Experimental and numerical investigations of thermal characteristics of heat exchangers in oscillatory flow

Heat exchangers under oscillatory flow conditions constitute a critical component of thermoacoustic engines and coolers for which effective design methodologies are not yet available. In this study, the thermal and pressure drop performance of compact Tube Heat Exchanger (T-HEX) under oscillatory flow conditions is investigated using experimental and numerical methods. A standing wave experimental set-up, driven by the Q-drive linear alternator, and a measurement technique were developed to measure the temperature and acoustic pressure near the T-HEX simultaneously. The symmetric arrangement of three identical heat exchangers, one 'hot' heat exchanger, centrally placed between two 'cold' heat exchangers, is employed for an improved thermal analysis. Furthermore, aerodynamic shape is used on the heat exchangers gas channels to improve flow conditions associated with a sudden change in the cross-section.

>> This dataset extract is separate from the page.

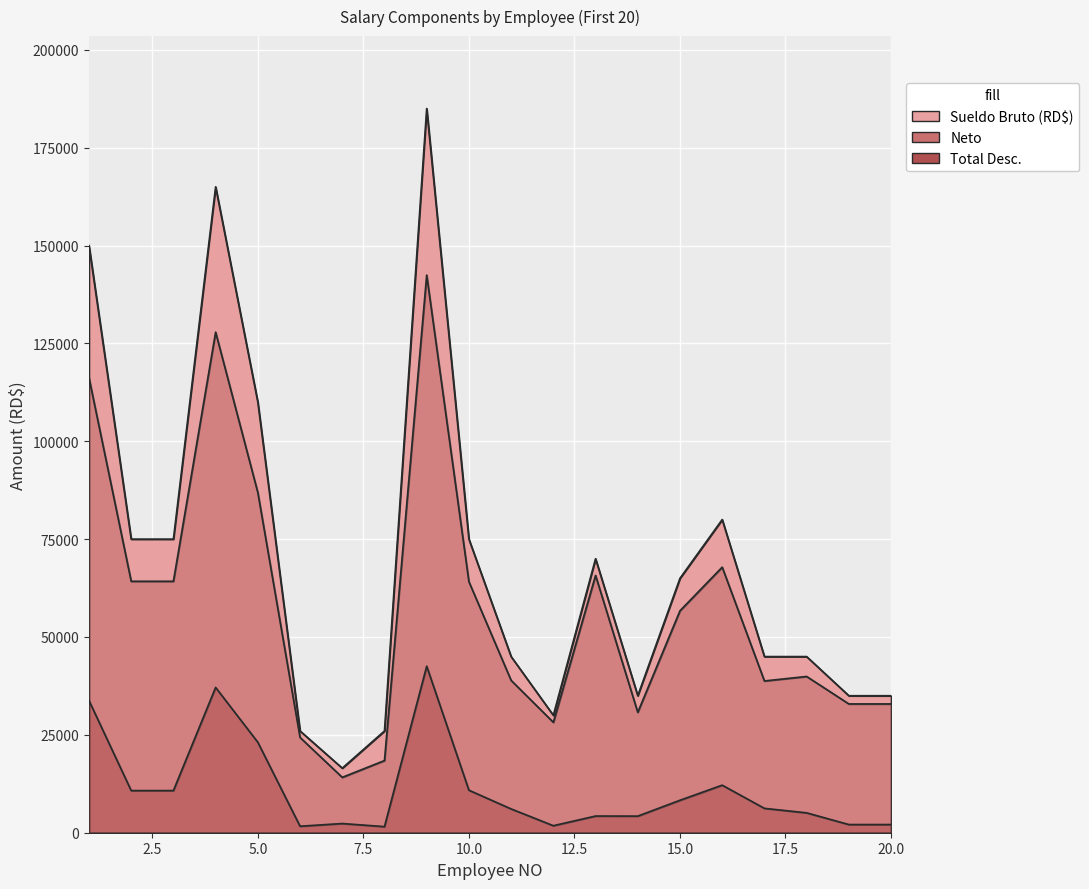

At 1, list the series in order from largest to smallest.

Sueldo Bruto (RD$), Neto, Total Desc.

Experimental results are found to agree well with the predictions from three-dimensional Computational Fluid Dynamics (CFD) models. The Nusselt number and pressure drop due to minor losses show dependency on the drive ratio (measured maximum oscillating pressure to the system mean pressure), the edge shape and hot heat exchanger temperature. At a high amplitude, the edge shape significantly minimises the minor loss pressure difference, with negligible effect on the thermal performance. The results reported in this study will benefit the development of compact heat exchangers for the thermoacoustic engines/refrigerators or Sterling engines/coolers in cryogenic applications.